SC: In The River Between Hearts, Rill’s family runs a river rafting business. Is river rafting something you enjoy? What drew you to making it such a focal point in Rill’s life?

HMS: Ah, back to obsessions, and things that echo within. Many of the folks who live here in the Vail Valley are tremendous athletes and adventurers. Among my friends are the first American woman to summit Everest from both the north and the south sides, a national champion Xterra triathlete, the greatest American woman trail runner in history, a winner of the Iditabike, a team that was favored to win Eco-Challenge Fiji, and many Olympians. But inherent in adventures such as these is risk, and sometimes one of our number, or even a few, are killed. When I started this novel, we’d just lost a young man in the way Rill’s father dies. Thus, the obsession.

But it was also more than that. Here in the mountain west, meltwater trickles down the slopes to the bottom of each valley. These brooks and streams combine to become rivers, and where I live, they eventually merge to form the mighty Colorado River, which is the lifeblood for much of the region. And this vein pulses all the way down to Mexico. It seemed a vital connection and symbol for this novel.

As for rafting, it scares the heck out of me! Despite having friends who own personal rafts or even rafting companies, I’ve only been a couple of times and…yep, terrified! 

SC: Speaking of family, I’d like to talk a bit about Rill and her brother Eddy. What was it like for you to craft their sibling dynamic?

HMS: Their dynamic fascinated me because, while so much of the book was so hard to write, their relationship pretty much wrote itself. It arrived close to how it is in the book. They both, and the whole extended Kruse family, are still grieving, each in their own way. Rill and Eddy, once close, are now in friction, expressing their grief as bickering and fighting without understanding why. Rill’s journey to understanding Perla and thus her own struggle guides her entire family toward healing. In this family, all of them working as either raft or snowmobile guides, I loved that Rill, the youngest, just a kid, becomes their emotional guide.

SC: What parts of The River Between Hearts do you hope readers connect to? What do you hope they take away from this story?

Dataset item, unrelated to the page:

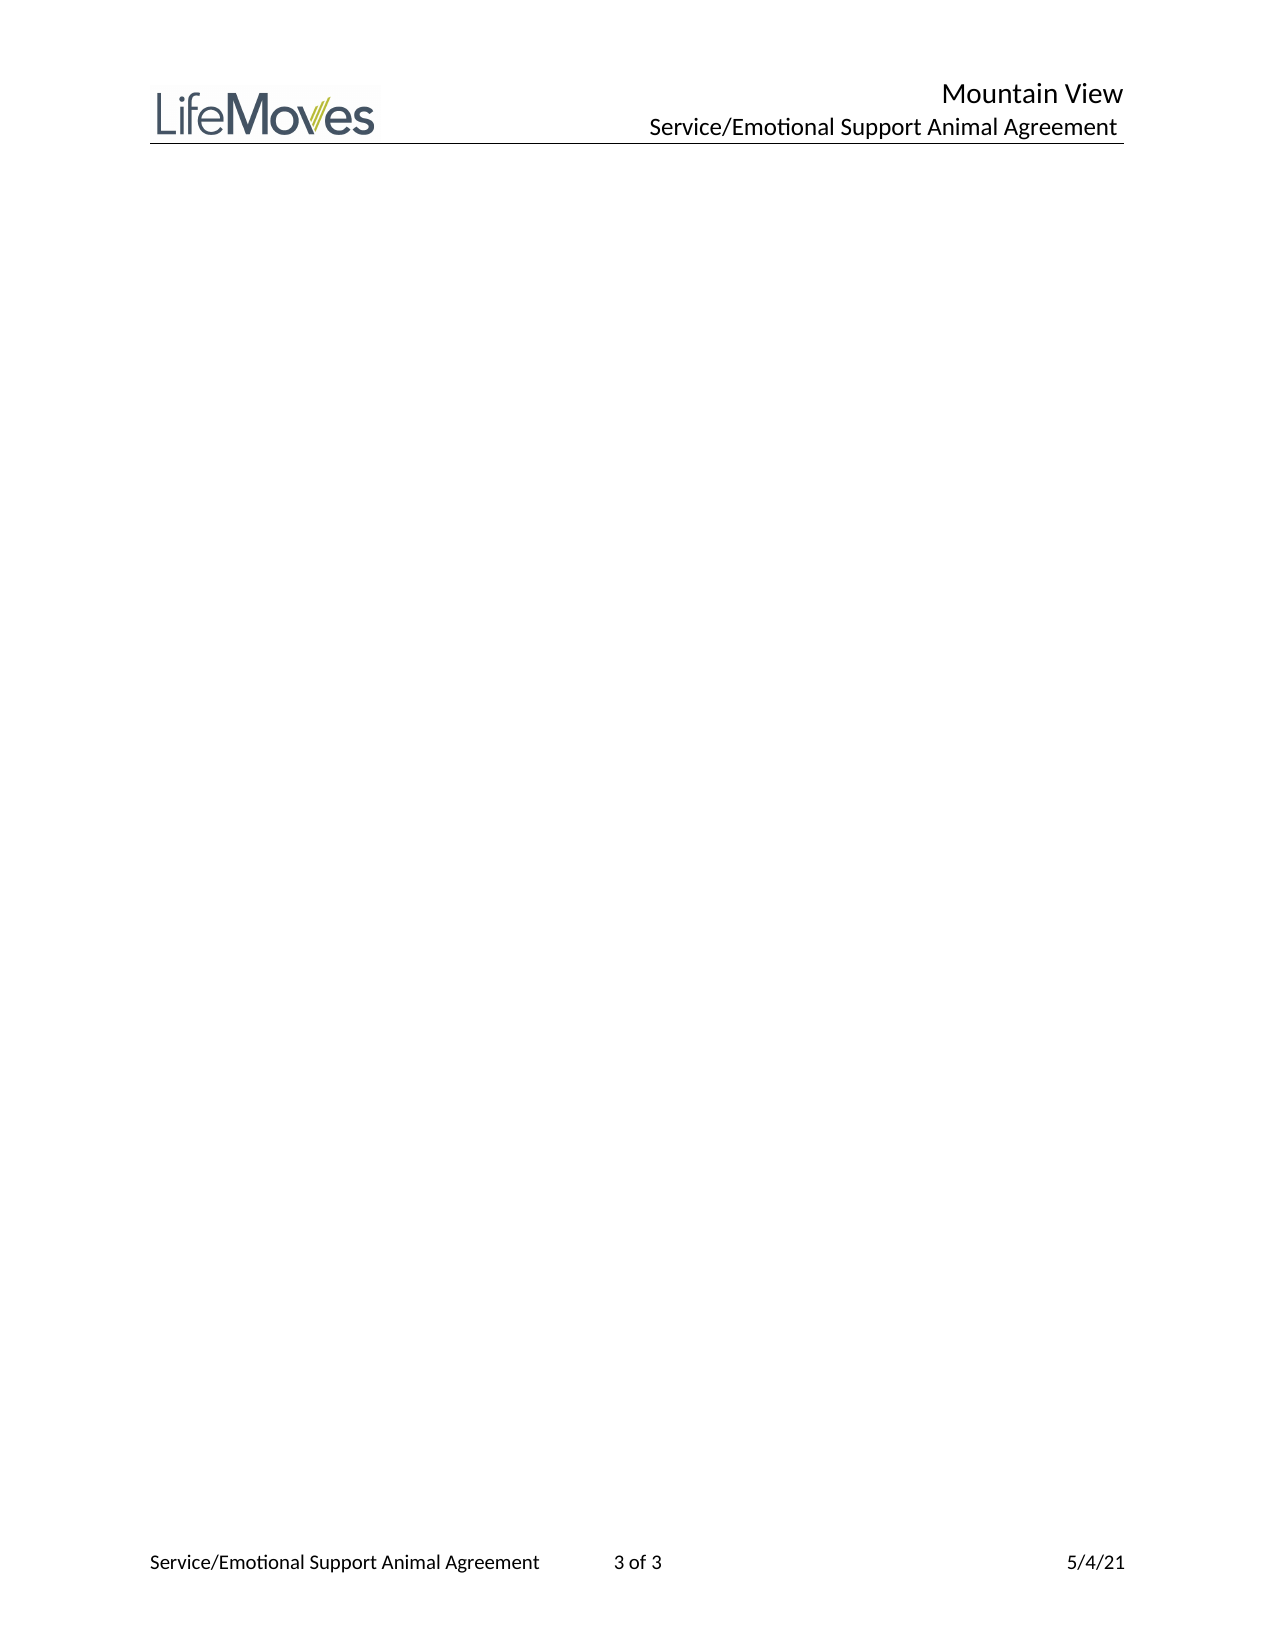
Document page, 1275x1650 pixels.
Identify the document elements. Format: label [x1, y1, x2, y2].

picture [150, 85, 381, 142]
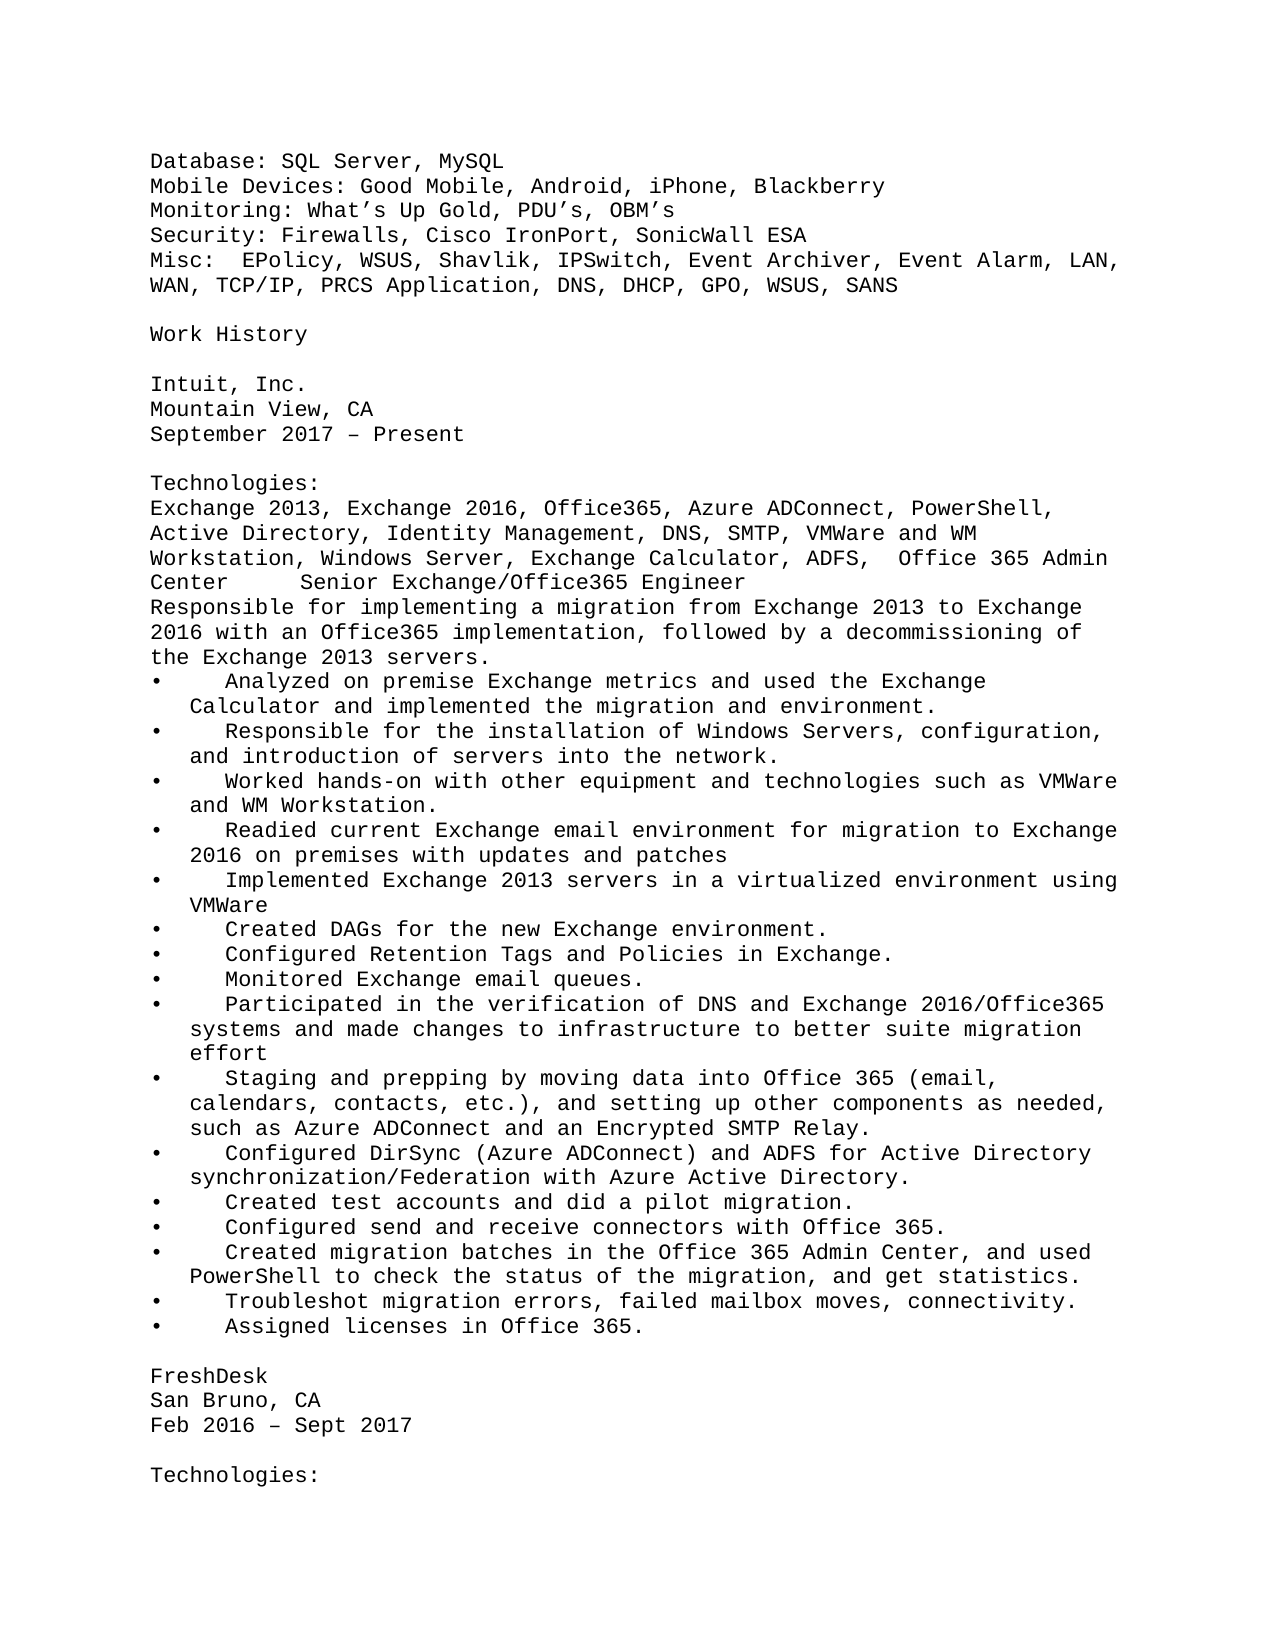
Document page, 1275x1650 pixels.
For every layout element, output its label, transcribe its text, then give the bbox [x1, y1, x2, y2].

HMS: This novel is my fourth book, and if there’s one thing I’ve learned along the way, it’s that each reader brings their own perspective to the story. Frequently, readers identify with things I haven’t even realized I’ve written. It’s as though I’ve composed a tune, and the reader scribes the lyrics. For me, it’s a type of magic, and it’s the main reason I write. That said, I hope the novel acts as a bridge, in these fraught, divided times, toward gentler hearts and understanding. I hope it’s a bridge to compassion.

SC: Finally, is there anything you can share with us about what’s next for you?

HMS: Next? I love laughter, so I have a humorous adult novel that…well…fingers crossed that I’ll soon have fabulous news to share. And I’m just about to begin another middle grade novel. That narrator—a boy of eleven—is murmuring in my ear.